小説

『デジャヴ殺人事件』aoto(『赤ずきん』)

1 花瓶

 少女は狩井沢にある別荘へ向かった。別荘には少女の祖母が暮らしている。
 少女の住む那賀乃の市内から狩井沢までの距離は、少女にとって慣れた道筋だった。バスを使って駅まで移動し、駅から狩井沢行きの電車に乗る。それから再びバスを使う。少女は祖母の別荘に行くことが大好きだった。別荘に行くと祖母が少女のために素敵なものを用意してくれている。煌びやかな飾りもの、美味しいお菓子、面白い話。何度も通って、お小遣いが足りなくなったら母にねだればよかった。
 少女は母からの言伝とともに、祖母への土産物を手にしている。持ち手に赤いリボンが結ばれたバスケットだ。バスケットの中身は花束とフランスパン、それからワインだった。
 バスケットは少女の身体に比べると、少しばかり大きな荷物で、時折、すれ違う人々の視線を集めた。思わず手をさしのべたくなるような華奢な身体には、赤い帽子と赤いワンピースの組み合わせがよく似合っていた。

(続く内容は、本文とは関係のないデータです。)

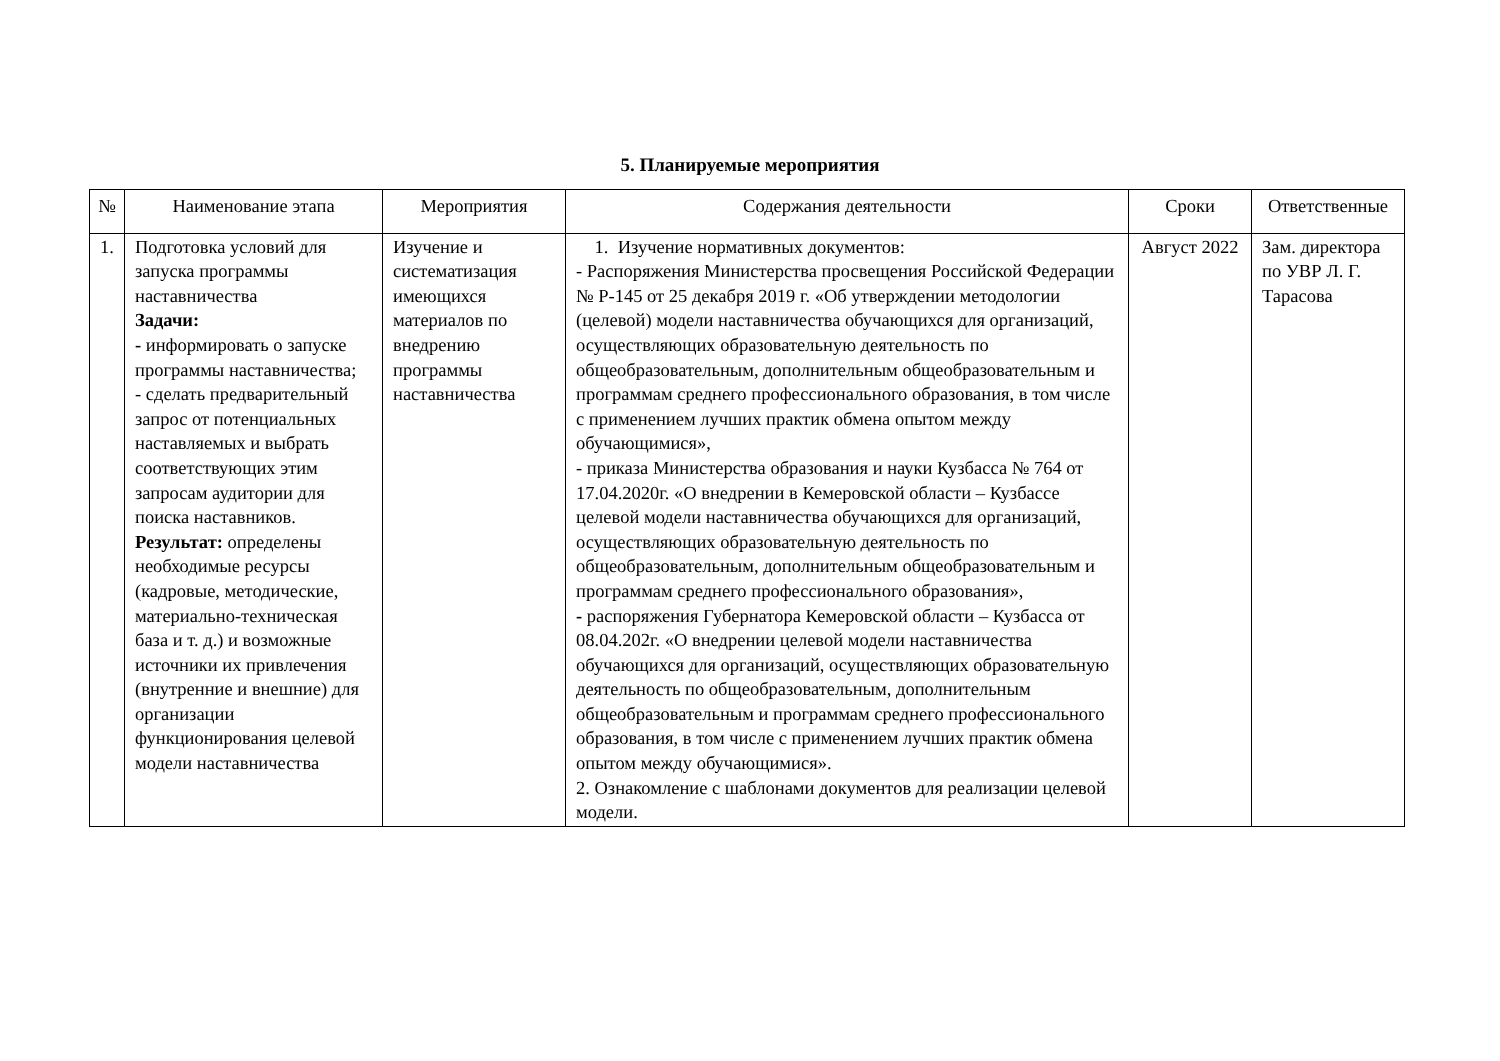5. Планируемые мероприятия
| № | Наименование этапа | Мероприятия | Содержания деятельности | Сроки | Ответственные |
| --- | --- | --- | --- | --- | --- |
| 1. | Подготовка условий для запуска программы наставничества Задачи: - информировать о запуске программы наставничества; - сделать предварительный запрос от потенциальных наставляемых и выбрать соответствующих этим запросам аудитории для поиска наставников. Результат: определены необходимые ресурсы (кадровые, методические, материально-техническая база и т. д.) и возможные источники их привлечения (внутренние и внешние) для организации функционирования целевой модели наставничества | Изучение и систематизация имеющихся материалов по внедрению программы наставничества | 1. Изучение нормативных документов: - Распоряжения Министерства просвещения Российской Федерации № Р-145 от 25 декабря 2019 г. «Об утверждении методологии (целевой) модели наставничества обучающихся для организаций, осуществляющих образовательную деятельность по общеобразовательным, дополнительным общеобразовательным и программам среднего профессионального образования, в том числе с применением лучших практик обмена опытом между обучающимися», - приказа Министерства образования и науки Кузбасса № 764 от 17.04.2020г. «О внедрении в Кемеровской области – Кузбассе целевой модели наставничества обучающихся для организаций, осуществляющих образовательную деятельность по общеобразовательным, дополнительным общеобразовательным и программам среднего профессионального образования», - распоряжения Губернатора Кемеровской области – Кузбасса от 08.04.202г. «О внедрении целевой модели наставничества обучающихся для организаций, осуществляющих образовательную деятельность по общеобразовательным, дополнительным общеобразовательным и программам среднего профессионального образования, в том числе с применением лучших практик обмена опытом между обучающимися». 2. Ознакомление с шаблонами документов для реализации целевой модели. | Август 2022 | Зам. директора по УВР Л. Г. Тарасова |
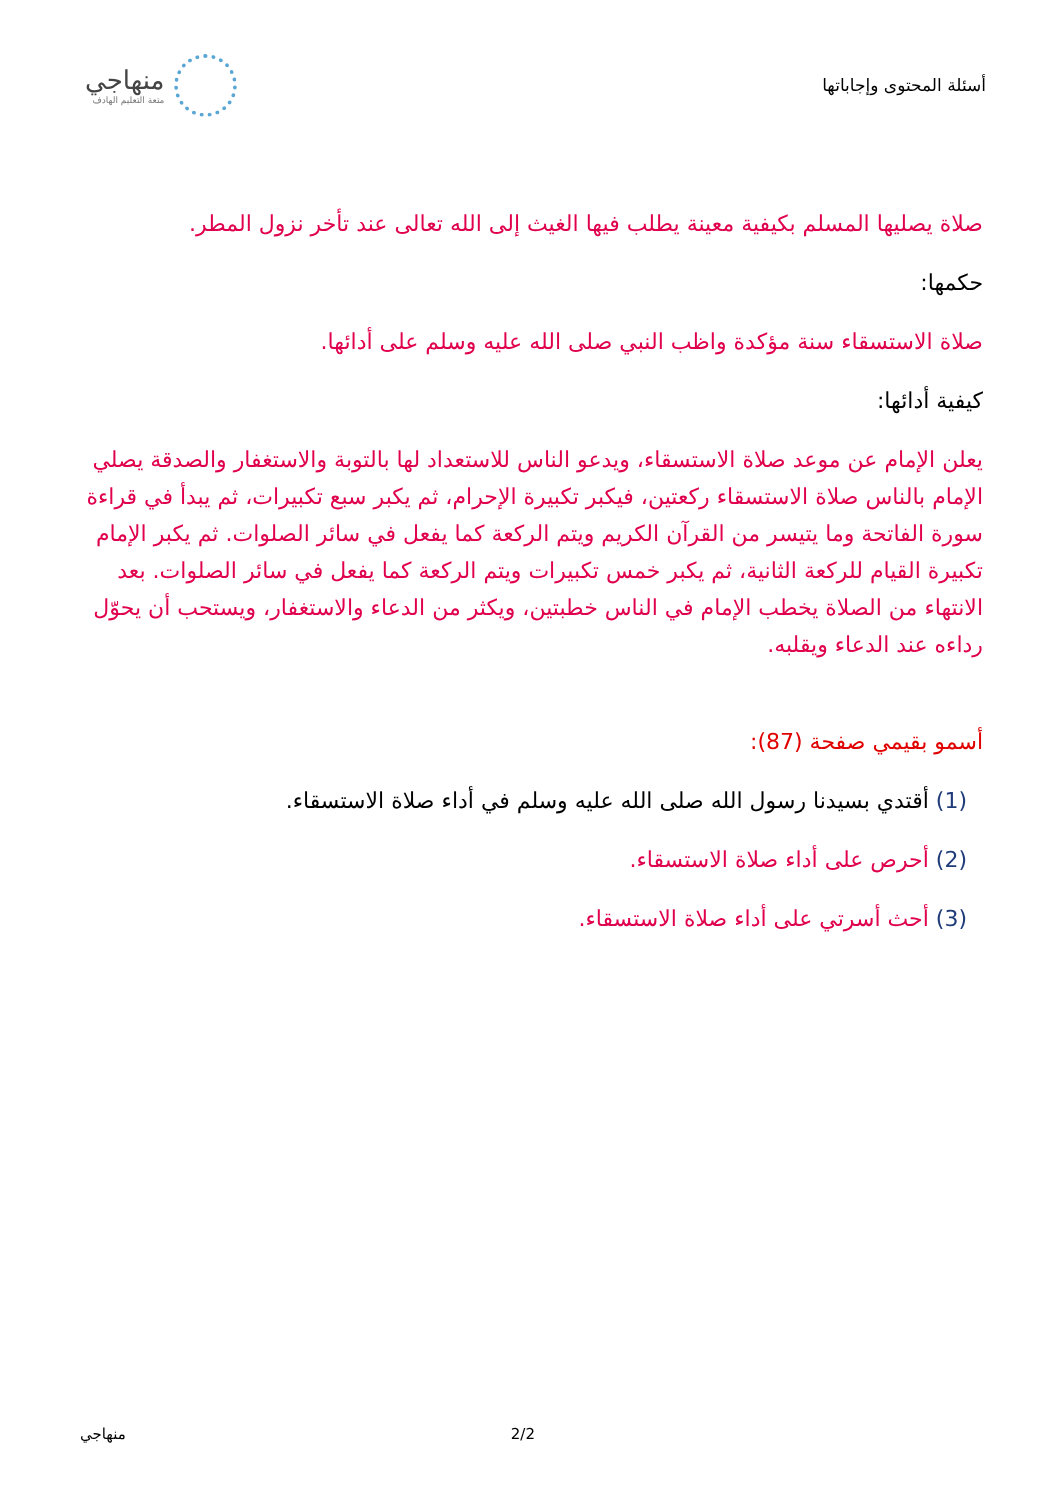منهاجي
متعة التعليم الهادف
أسئلة المحتوى وإجاباتها
صلاة يصليها المسلم بكيفية معينة يطلب فيها الغيث إلى الله تعالى عند تأخر نزول المطر.
حكمها:
صلاة الاستسقاء سنة مؤكدة واظب النبي صلى الله عليه وسلم على أدائها.
كيفية أدائها:
يعلن الإمام عن موعد صلاة الاستسقاء، ويدعو الناس للاستعداد لها بالتوبة والاستغفار والصدقة يصلي الإمام بالناس صلاة الاستسقاء ركعتين، فيكبر تكبيرة الإحرام، ثم يكبر سبع تكبيرات، ثم يبدأ في قراءة سورة الفاتحة وما يتيسر من القرآن الكريم ويتم الركعة كما يفعل في سائر الصلوات. ثم يكبر الإمام تكبيرة القيام للركعة الثانية، ثم يكبر خمس تكبيرات ويتم الركعة كما يفعل في سائر الصلوات. بعد الانتهاء من الصلاة يخطب الإمام في الناس خطبتين، ويكثر من الدعاء والاستغفار، ويستحب أن يحوّل رداءه عند الدعاء ويقلبه.
أسمو بقيمي صفحة (87):
(1) أقتدي بسيدنا رسول الله صلى الله عليه وسلم في أداء صلاة الاستسقاء.
(2) أحرص على أداء صلاة الاستسقاء.
(3) أحث أسرتي على أداء صلاة الاستسقاء.
منهاجي 2/2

 少女は別荘の合鍵を使って家の中に入った。部屋のベッドに祖母がぐったりと眠っている。聞く所によると、体の調子が悪いらしい。だから、少女が祖母のお世話をするために足を運んだ。
「私がお見舞いに行ってくる。お母さんはおうちで待っていてね」
 母の同行を断ったのは幼いながら持ち合わせている自立心からだった。
 母と祖母が顔を合わすとき、冷たい言葉が飛び交うことに少女は気づいていた。その場の空気が緊張感を伴って、居心地が悪くなる。お見舞いの役目を買って出たのは二人を慮ってのことだった。
 少女の気配に気がついた祖母は目を覚ました。ベッドの中からこんにちは、などと声をかけながら、小言を吐いた。

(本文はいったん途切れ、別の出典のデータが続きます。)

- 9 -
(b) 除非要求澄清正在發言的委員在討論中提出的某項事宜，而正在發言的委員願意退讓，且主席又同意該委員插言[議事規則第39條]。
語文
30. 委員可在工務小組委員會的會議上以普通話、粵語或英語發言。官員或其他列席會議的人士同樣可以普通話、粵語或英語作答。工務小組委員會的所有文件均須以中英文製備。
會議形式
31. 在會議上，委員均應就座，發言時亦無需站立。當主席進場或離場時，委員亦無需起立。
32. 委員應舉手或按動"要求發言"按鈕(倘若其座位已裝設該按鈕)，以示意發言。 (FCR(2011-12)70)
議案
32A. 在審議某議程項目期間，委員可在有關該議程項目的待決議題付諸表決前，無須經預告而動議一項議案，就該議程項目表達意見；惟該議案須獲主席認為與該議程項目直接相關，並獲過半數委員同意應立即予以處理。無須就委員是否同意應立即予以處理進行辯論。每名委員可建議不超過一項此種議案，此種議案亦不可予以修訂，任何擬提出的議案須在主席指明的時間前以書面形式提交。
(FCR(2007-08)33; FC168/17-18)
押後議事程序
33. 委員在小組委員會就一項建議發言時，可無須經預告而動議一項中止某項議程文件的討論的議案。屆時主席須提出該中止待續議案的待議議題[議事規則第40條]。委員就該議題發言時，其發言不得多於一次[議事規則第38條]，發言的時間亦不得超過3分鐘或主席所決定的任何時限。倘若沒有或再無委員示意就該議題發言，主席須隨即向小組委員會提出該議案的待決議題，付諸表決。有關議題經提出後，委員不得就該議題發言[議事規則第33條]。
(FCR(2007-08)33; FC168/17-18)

「物騒な世の中だというのに、あのひとはこんな小さい子を一人で歩かせるなんて。なんて親でしょう」
「私が一人で来たかったのよ。おばあちゃん」
「あなたはえらいわ。よく来たわね。あとでご褒美上げるからね。それに比べて」
「そんなこというおばあちゃんは嫌いよ」
 少女はピシャリと言って、リビングに向かった。バスケットの中から取り出したのは花束だった。リビングに飾られている花瓶の花も祖母に似たようで、疲れたようにぐったりしている。少女は花瓶の水を新しいものに変えた。古い花を抜き取り、バスケットの中から取り出した新しい花を活けてやった。様子を見に、ベッドから起きてきた祖母の表情も心なし明るくなった。
 ケンカを終わらせるときには、どちらか片方が先に譲歩しないといけない。母も祖母も、人より先に頭を下げるタイプではなかった。互いに強情になってしまう場合はケンカは平行線を辿ったまま解決の手立てを失ってしまう。幼稚園の中でも、少女はたびたび同じような光景に出くわすことがあった。